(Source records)
↓

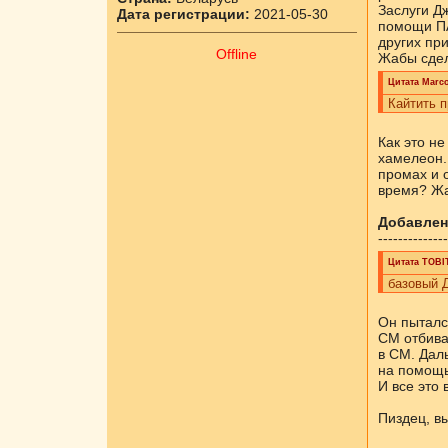
Заслуги Д
Дата регистрации:
2021-05-30
помощи ПА
других пр
Offline
Жабы сдел
Цитата
Marc
Кайтить п
Как это не
хамелеон.
промах и о
время? Жа
Добавлен
--------------
Цитата
ТОBI
базовый Д
Он пыталс
СМ отбива
в СМ. Дал
на помощь,
И все это
Пиздец, в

↑

Exercise
Repeat all the records above exactly, leaving out any pictures.

Task response
Заслуги Д
Дата регистрации:
2021-05-30
помощи ПА
других пр
Offline
Жабы сдел
Цитата
Marc
Кайтить п
Как это не
хамелеон.
промах и о
время? Жа
Добавлен
--------------
Цитата
ТОBI
базовый Д
Он пыталс
СМ отбива
в СМ. Дал
на помощь,
И все это
Пиздец, в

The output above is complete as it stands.